Generations of Struggle, written by Percy Green II, Robin D. G. Kelley, Tef Poe, George Lipsitz, Jamala Rogers, and Elizabeth Hinton, sheds light on the commonly perceived gap between Martin Luther King Jr. and the Black Lives Matter Movement. There were in fact other movements and institutions such as the Black United Front, the Organization for Black Struggle, and the Black Radical Congress. I wish that it were possible to do a data study of tweets from the 1970’s. This is of course impossible, since Twitter did not exists in 1970. However, as Generations of Struggle suggests, we may find that there are more similarities than differences in how people protested for black justice in 1970 and today.
Software-sorted geographies are places in which algorithms allocate social or geographical access to goods, services, and opportunities for mobility (Graham). Usually, only when it is profitable are are goods, services and opportunities allocated to people.
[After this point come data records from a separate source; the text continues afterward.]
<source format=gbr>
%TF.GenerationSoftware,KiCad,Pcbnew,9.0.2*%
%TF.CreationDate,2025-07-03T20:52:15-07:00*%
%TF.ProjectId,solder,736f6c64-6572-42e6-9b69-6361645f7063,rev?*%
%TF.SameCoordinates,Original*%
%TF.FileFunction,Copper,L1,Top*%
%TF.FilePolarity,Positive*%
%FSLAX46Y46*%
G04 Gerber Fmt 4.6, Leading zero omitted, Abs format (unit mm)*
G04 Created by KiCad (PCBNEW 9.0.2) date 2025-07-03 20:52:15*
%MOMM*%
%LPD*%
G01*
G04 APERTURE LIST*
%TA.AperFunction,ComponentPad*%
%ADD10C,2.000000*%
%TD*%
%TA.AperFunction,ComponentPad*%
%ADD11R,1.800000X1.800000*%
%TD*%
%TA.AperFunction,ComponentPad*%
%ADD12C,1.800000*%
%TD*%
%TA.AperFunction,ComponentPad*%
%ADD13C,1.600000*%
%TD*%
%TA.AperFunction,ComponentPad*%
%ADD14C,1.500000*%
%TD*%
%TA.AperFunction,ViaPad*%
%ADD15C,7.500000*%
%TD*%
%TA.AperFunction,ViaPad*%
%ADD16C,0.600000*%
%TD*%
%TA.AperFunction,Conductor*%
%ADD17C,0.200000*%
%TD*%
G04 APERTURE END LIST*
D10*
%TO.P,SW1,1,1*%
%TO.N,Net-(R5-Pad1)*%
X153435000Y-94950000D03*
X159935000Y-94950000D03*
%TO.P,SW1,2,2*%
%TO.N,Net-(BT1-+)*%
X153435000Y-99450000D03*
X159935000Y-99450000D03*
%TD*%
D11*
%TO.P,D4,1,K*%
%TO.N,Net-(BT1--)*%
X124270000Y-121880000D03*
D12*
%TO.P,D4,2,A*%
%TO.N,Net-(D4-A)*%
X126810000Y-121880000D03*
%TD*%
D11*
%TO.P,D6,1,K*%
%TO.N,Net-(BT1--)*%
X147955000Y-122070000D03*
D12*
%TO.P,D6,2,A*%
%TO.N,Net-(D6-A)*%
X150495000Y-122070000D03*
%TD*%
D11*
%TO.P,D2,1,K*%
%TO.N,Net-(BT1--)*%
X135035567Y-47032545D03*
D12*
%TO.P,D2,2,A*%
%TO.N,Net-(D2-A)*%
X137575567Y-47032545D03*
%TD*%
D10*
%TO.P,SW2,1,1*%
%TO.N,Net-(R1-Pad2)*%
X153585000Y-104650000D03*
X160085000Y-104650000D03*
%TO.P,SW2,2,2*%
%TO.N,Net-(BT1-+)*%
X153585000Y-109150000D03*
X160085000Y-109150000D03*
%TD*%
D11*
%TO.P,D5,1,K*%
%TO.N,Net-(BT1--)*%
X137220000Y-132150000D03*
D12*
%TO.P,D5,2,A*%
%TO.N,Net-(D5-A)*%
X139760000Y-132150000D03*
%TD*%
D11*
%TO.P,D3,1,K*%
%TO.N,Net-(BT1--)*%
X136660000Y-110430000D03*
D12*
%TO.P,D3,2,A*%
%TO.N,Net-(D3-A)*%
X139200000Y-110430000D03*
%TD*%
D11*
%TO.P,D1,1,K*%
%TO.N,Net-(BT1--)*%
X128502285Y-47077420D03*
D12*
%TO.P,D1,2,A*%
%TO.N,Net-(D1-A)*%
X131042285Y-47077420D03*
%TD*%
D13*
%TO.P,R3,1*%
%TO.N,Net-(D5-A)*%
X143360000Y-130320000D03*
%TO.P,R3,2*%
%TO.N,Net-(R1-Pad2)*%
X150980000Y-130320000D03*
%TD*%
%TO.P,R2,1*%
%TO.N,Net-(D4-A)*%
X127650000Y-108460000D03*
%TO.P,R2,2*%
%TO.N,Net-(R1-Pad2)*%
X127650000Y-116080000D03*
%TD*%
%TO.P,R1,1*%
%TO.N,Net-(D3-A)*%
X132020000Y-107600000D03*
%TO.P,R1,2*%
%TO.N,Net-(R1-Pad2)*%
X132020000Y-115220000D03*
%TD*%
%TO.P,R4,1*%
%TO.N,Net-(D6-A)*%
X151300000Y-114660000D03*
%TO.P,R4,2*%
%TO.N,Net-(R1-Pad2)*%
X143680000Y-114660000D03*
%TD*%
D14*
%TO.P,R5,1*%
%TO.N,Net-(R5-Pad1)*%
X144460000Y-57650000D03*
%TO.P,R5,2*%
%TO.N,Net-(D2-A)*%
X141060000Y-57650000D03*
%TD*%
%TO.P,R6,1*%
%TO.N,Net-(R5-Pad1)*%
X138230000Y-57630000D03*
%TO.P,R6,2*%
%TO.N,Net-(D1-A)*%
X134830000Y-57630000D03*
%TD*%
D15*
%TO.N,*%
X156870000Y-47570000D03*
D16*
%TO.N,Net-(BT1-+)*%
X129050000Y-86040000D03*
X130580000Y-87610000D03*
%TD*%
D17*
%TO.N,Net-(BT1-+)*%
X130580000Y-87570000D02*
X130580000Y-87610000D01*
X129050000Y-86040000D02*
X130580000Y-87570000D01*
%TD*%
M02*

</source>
Consequently, groups of people, who already do not have access are prevented from ever gaining access. The internet is no exception. Therefore, I will need to be careful not to perpetuate the methodology behind the algorithms that create software-sorted geographies, when I study the Twitter #BlackLivesMatter data.
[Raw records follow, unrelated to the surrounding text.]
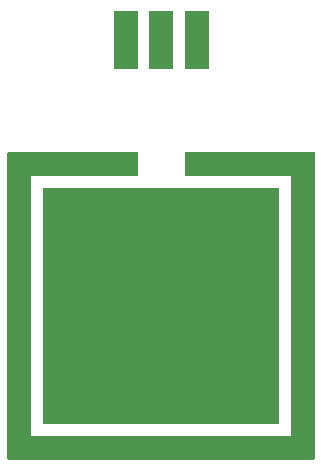
<source format=gts>
%TF.GenerationSoftware,KiCad,Pcbnew,8.0.4*%
%TF.CreationDate,2024-08-22T19:39:17+02:00*%
%TF.ProjectId,GoldElectrode,476f6c64-456c-4656-9374-726f64652e6b,rev?*%
%TF.SameCoordinates,Original*%
%TF.FileFunction,Soldermask,Top*%
%TF.FilePolarity,Negative*%
%FSLAX46Y46*%
G04 Gerber Fmt 4.6, Leading zero omitted, Abs format (unit mm)*
G04 Created by KiCad (PCBNEW 8.0.4) date 2024-08-22 19:39:17*
%MOMM*%
%LPD*%
G01*
G04 APERTURE LIST*
%ADD10R,2.000000X5.000000*%
%ADD11R,20.000000X20.000000*%
%ADD12R,2.000000X26.000000*%
%ADD13R,11.000000X2.000000*%
%ADD14R,26.000000X2.000000*%
G04 APERTURE END LIST*
D10*
%TO.C,J4*%
X109000000Y-53500000D03*
X106000000Y-53500000D03*
X112000000Y-53500000D03*
%TD*%
D11*
%TO.C,J3*%
X109000000Y-76000000D03*
D12*
X97000000Y-76000000D03*
D13*
X101500000Y-64000000D03*
D14*
X109000000Y-88000000D03*
D13*
X116500000Y-64000000D03*
D12*
X121000000Y-76000000D03*
%TD*%
M02*

</source>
Graham, Stephen D. N. 2005. “Software-Sorted Geographies.” In The People, Place and Space Reader, eds. Gieseking, Mangold, Katz, Low, Saegert, 133-138. New York: Routledge.
Green, Percy, Robin D. G. Kelley, Tef Poe, George Lipsitz, Jamala Rogers, and Elizabeth Hinton. “Generations of Struggle.” Transition, no. 119 (2016): 9-16. doi:10.2979/transition.119.1.03.
Tom, Alex, Margi Clarke, Preeti Shekar, Karina Muñiz, Megan Swoboda, Felicia Gustin, and Devonté Jackson. “Black Lives Matter Allies in Change.” Race, Poverty & the Environment 20, no. 2 (2015): 26-32. http://www.jstor.org.ezproxy.trincoll.edu/stable/43873217.
Yau, Nathan. 2013 . “Data Points: Visualization That Means Something.” 61-68.